Taking the data below, please print only the lines from the line holding "color: #a21caf ->" to the line holding "html: none ->", inclusive, with pictures omitted.

■ **THE DATA**:
+ + + + +

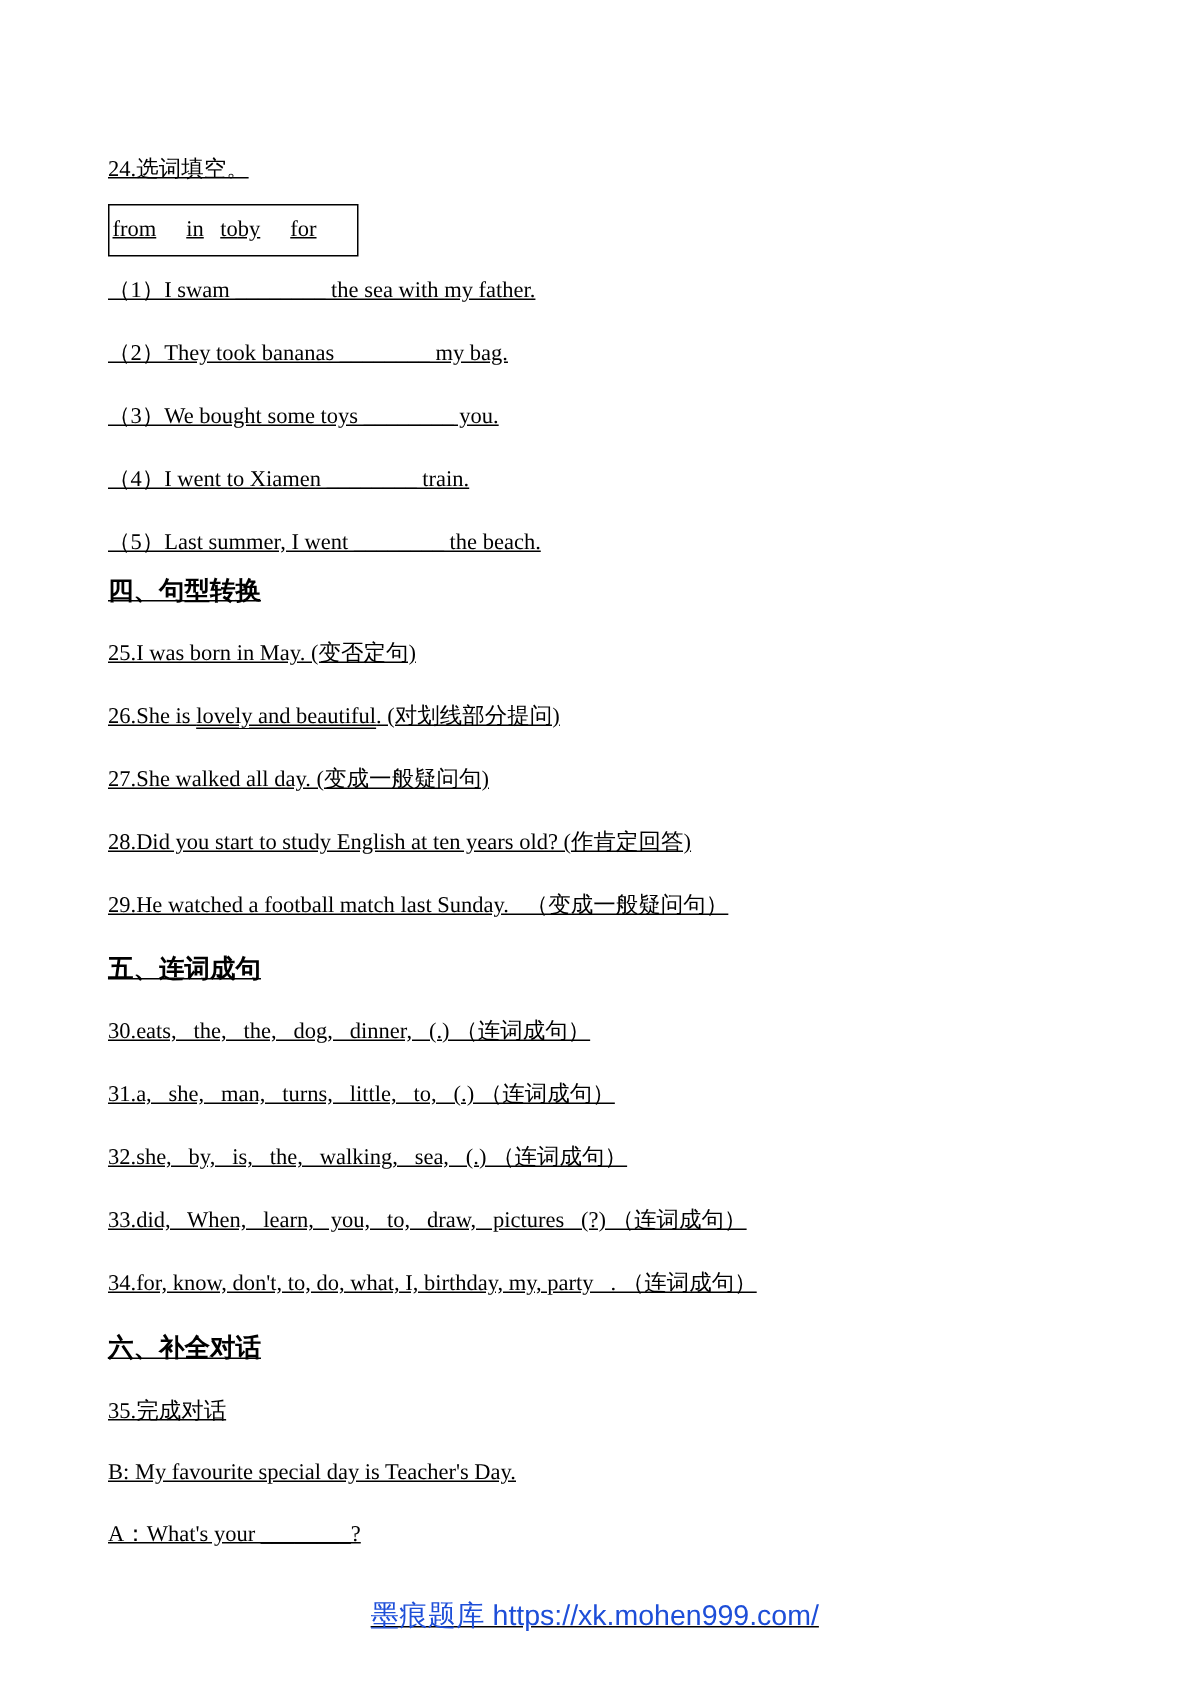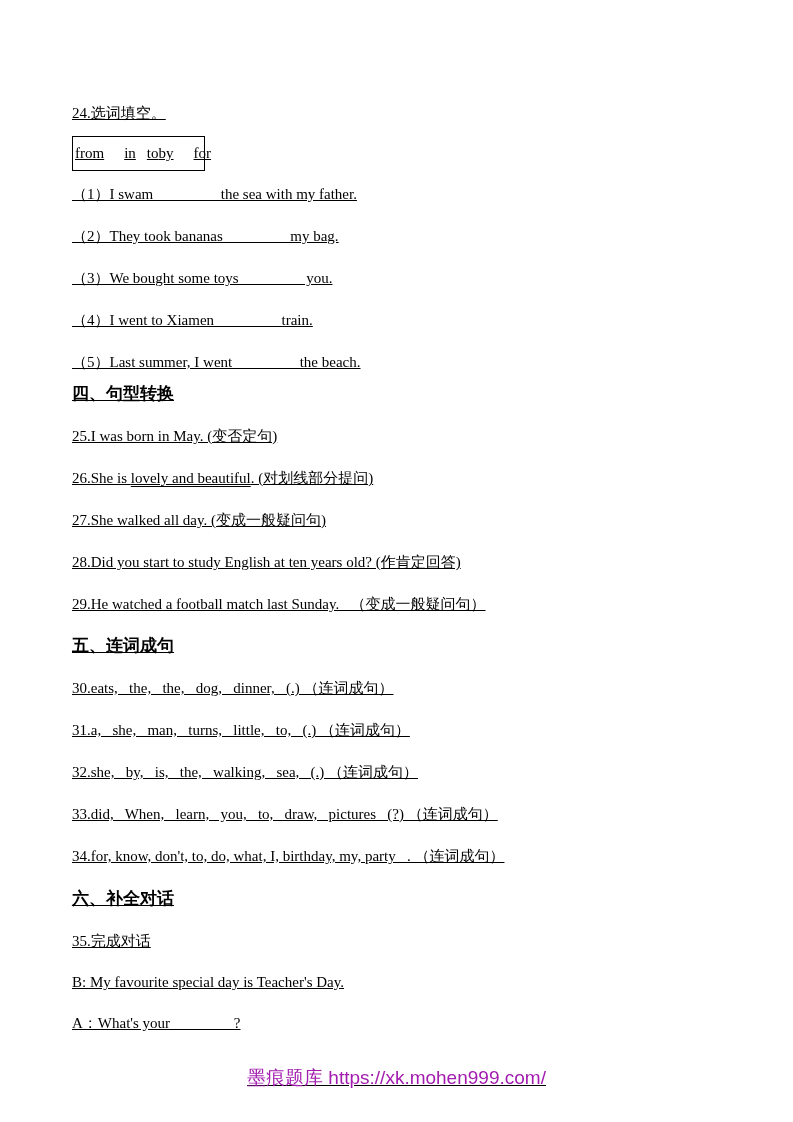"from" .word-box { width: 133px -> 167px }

+ + + + +

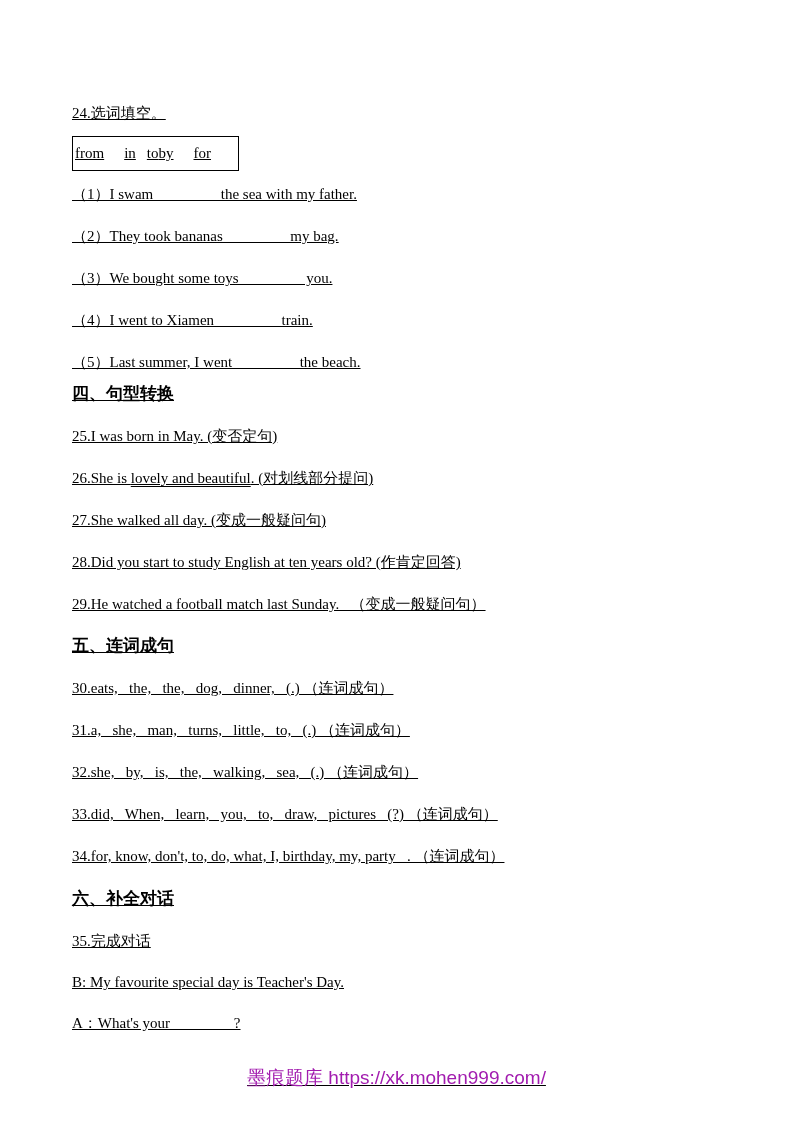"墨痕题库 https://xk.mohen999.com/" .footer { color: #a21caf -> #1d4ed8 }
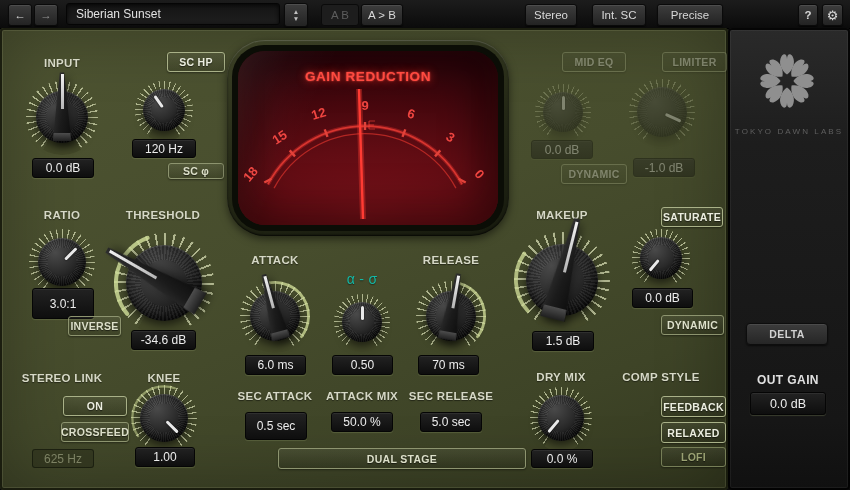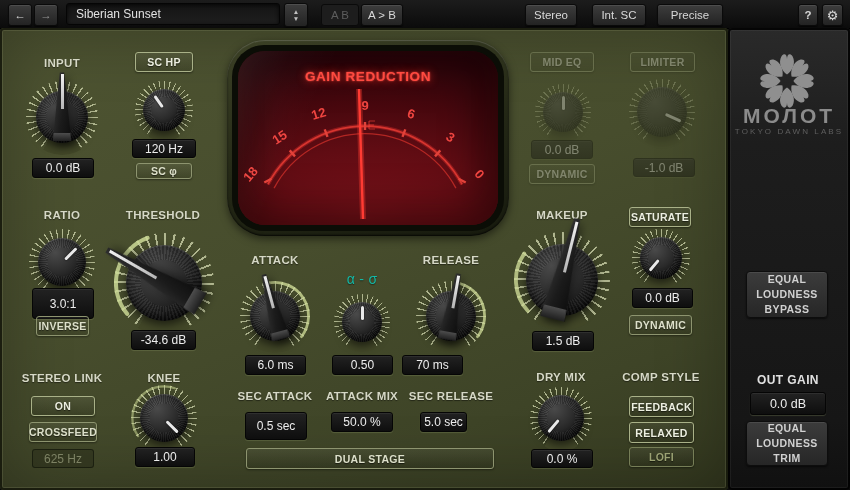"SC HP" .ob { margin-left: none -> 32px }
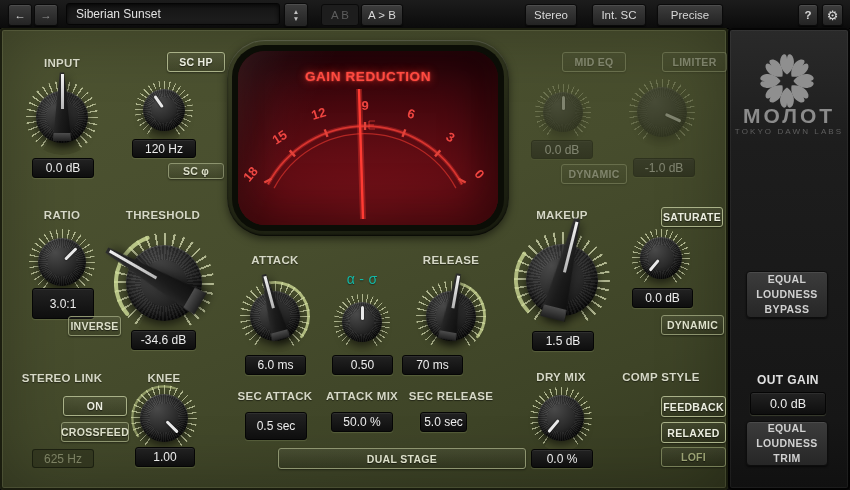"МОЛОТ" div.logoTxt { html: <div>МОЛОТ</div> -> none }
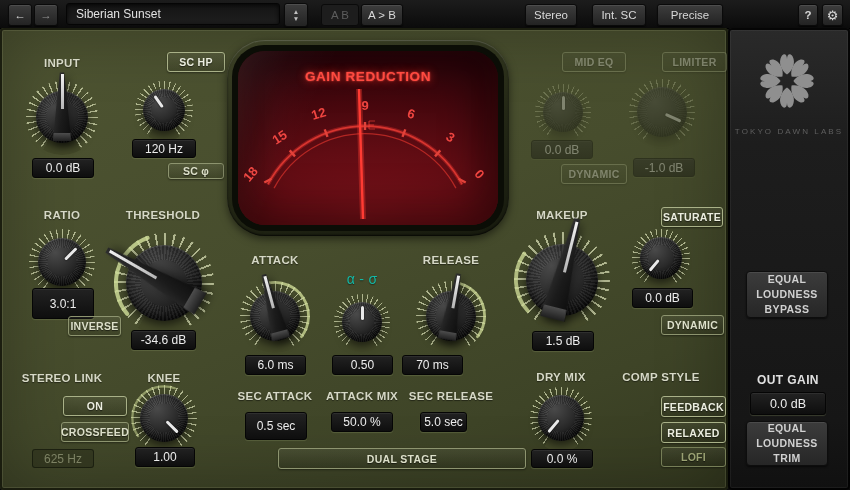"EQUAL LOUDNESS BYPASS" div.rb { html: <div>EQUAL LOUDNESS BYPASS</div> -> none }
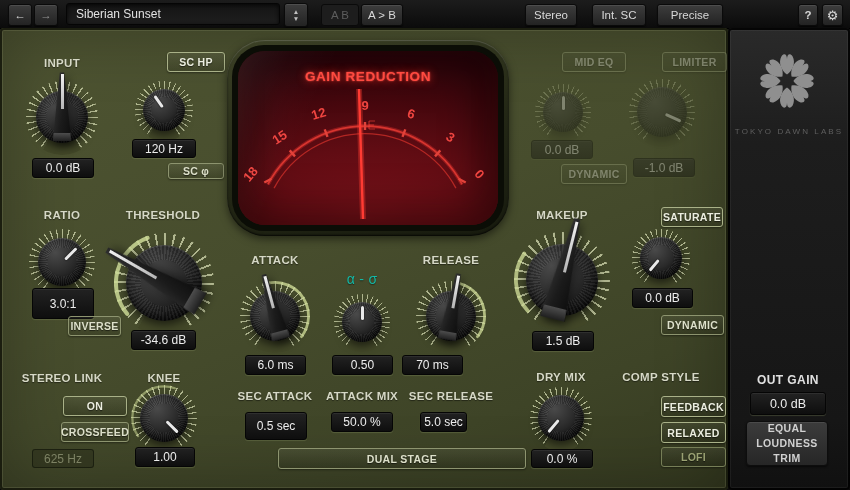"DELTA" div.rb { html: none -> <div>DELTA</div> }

+ + + + +

■ **RESULT OF THE EXERCISE**:
"墨痕题库 https://xk.mohen999.com/" .footer { color: #a21caf -> #1d4ed8 }
"SC HP" .ob { margin-left: none -> 32px }
"МОЛОТ" div.logoTxt { html: <div>МОЛОТ</div> -> none }
"EQUAL LOUDNESS BYPASS" div.rb { html: <div>EQUAL LOUDNESS BYPASS</div> -> none }
"DELTA" div.rb { html: none -> <div>DELTA</div> }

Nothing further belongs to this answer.